■ PASSAGE PROVIDED:
Docs focused on turf not women: PSA
MEDICAL lobby groups appear to be more concerned about protecting their patch than improving Australian women’s access to oral contraceptives, Pharmaceutical Society of Australia National President, Associate Professor Chris Freeman believes.
Freeman described the Therapeutic Goods Administration’s (TGA’s) Advisory Committee on Medicines Scheduling (ACMS) interim decision to retain the current Prescription-Only status for oral contraceptives (PD 19 Oct), as “very disappointing”.
The PSA President noted that throughout the COVID-19 pandemic pharmacists had proven their capacity to safely dispense oral contraceptives without a prescription under Continued Dispensing arrangements.
“We will be responding to the TGA to reconsider their position before making a final decision,” he said.
“The benefits of improved access to oral contraception are clear.
“Well-established models exist overseas, where pharmacists can provide the medicine once it has previously been prescribed.
“Predictably, the Australian doctors’ lobby groups are more worried about ‘protecting their own turf’, than providing women with timely, cheaper and safe access to contraception.
“The public are sick of it.
“The Australian Medical Association (AMA) doesn’t bat an eyelid when it comes to fringe online prescription services but are comfortable in restricting access for Australian pharmacists.

■ ACTIVITIES:
A) List every organization named in the article on the scheduling of oral contraceptives.
B) Write the next part of the article on the scheduling of oral contraceptives, continuing after its final sentence.

■ SUPPLIED ENTRIES:
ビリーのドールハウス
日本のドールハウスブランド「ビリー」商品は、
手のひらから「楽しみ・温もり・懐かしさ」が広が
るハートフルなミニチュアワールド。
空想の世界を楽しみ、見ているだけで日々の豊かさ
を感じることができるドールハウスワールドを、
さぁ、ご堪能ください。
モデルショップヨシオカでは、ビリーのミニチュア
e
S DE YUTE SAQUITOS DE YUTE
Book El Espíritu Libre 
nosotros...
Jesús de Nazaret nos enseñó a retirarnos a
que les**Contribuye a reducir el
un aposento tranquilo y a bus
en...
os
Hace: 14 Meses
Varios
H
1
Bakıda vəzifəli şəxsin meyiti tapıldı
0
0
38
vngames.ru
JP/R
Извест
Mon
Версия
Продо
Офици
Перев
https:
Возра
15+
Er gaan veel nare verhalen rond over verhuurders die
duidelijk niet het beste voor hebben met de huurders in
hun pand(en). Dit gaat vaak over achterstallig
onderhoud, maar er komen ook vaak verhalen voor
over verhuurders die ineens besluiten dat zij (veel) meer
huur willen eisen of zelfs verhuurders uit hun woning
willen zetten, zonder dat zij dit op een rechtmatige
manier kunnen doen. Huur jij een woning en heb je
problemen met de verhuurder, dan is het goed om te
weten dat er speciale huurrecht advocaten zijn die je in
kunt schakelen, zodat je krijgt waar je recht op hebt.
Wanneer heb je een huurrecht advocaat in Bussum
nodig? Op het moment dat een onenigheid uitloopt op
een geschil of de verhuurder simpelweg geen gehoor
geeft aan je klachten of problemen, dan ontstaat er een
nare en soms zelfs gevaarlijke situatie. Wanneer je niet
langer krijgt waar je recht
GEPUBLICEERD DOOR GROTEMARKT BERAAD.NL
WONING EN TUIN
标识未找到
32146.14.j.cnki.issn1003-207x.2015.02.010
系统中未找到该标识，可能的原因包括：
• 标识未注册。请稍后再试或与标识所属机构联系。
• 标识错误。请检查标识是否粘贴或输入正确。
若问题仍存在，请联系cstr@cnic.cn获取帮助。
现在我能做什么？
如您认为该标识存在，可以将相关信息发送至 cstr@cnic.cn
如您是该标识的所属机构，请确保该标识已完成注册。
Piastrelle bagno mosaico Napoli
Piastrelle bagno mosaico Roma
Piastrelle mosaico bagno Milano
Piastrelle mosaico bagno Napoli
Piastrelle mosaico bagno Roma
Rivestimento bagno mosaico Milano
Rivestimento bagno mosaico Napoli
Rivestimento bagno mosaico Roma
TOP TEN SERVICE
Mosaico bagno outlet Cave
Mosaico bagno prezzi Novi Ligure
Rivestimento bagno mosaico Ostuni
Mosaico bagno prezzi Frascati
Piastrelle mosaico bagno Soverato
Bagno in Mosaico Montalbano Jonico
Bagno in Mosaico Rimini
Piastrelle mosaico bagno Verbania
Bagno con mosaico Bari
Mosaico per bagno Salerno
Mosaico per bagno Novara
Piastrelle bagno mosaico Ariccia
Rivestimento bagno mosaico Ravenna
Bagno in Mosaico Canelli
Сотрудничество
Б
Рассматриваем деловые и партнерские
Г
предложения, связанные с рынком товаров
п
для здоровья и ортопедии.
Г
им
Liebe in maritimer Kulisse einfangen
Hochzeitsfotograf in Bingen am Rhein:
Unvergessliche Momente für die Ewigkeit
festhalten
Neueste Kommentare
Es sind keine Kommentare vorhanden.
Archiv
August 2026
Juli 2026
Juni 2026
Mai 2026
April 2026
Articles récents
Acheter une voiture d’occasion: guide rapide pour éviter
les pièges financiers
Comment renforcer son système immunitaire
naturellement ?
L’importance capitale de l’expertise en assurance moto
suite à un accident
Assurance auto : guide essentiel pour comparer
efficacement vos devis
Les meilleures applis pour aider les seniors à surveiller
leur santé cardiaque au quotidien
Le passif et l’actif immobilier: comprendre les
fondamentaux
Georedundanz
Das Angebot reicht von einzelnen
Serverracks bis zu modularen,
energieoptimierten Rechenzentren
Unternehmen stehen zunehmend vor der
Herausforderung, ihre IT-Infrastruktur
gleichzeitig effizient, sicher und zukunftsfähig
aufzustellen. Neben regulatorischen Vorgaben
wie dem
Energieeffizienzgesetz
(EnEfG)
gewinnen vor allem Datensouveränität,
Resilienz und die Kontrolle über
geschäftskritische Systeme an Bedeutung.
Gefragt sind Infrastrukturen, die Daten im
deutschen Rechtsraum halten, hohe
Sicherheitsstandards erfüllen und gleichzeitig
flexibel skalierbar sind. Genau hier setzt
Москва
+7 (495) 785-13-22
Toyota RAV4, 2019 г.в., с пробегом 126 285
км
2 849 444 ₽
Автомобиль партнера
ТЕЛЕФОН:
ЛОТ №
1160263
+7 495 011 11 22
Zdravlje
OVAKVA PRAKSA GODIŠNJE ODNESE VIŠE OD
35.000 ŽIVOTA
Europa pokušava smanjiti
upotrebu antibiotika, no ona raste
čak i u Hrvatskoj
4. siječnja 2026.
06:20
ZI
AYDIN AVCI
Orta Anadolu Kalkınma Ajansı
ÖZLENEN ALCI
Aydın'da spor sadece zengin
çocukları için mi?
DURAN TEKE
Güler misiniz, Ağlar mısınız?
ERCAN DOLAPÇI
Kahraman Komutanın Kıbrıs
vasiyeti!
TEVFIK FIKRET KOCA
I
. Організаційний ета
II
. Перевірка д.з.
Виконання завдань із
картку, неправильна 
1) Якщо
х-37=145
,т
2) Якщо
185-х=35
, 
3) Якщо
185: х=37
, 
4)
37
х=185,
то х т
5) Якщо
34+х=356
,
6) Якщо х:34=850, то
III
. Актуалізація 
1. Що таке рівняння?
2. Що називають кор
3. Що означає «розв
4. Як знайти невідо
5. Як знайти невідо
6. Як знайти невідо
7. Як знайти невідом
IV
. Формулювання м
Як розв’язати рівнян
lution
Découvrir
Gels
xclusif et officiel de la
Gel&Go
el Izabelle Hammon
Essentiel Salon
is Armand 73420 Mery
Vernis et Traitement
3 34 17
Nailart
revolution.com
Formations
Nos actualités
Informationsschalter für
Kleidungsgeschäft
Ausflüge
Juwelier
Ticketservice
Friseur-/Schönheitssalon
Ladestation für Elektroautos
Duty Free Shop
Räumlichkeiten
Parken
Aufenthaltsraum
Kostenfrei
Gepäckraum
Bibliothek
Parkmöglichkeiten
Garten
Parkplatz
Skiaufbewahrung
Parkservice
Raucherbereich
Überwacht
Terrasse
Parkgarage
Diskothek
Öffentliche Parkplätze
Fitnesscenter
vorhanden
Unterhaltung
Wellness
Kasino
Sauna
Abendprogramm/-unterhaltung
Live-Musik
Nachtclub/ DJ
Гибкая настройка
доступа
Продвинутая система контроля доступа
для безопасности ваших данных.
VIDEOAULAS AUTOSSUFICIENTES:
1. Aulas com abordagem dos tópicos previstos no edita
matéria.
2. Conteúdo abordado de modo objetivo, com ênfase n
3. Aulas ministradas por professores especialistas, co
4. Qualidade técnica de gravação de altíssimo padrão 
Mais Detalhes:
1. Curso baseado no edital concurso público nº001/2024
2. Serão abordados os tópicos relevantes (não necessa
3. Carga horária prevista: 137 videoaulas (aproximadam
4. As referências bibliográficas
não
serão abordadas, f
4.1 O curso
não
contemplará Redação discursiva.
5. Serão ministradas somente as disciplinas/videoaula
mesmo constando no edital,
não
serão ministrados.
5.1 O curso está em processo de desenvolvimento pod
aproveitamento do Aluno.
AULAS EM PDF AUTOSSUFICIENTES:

■ OUTPUTS BY TASK:
A) Pharmaceutical Society of Australia; Therapeutic Goods Administration (TGA); Advisory Committee on Medicines Scheduling (ACMS); Australian Medical Association (AMA)

B)
“We have already seen the success of continued dispensing of oral contraceptives through the pandemic, and internationally, there are well-established models which demonstrate the success of pharmacists’ role in this process.”
PSA Contemporary Community Pharmacy Practice Community of Specialty Interest Chair, Dr Fei Sim, said opposition to down-scheduling the Pill to Pharmacist-Only implied the AMA and the Royal Australian College of General Practitioners were “advocating to restrict women’s access”.
“When it comes to contraception, it is imperative that we have a patient-centric approach, one that Australian women need and deserve,” she said.
“The same rhetoric we saw in the initial stages of pharmacists providing immunisations has now resurfaced, whereby, doctors’ groups advocated against immunisations being administered by pharmacists for the same hollow reason they want to restrict access to contraception.”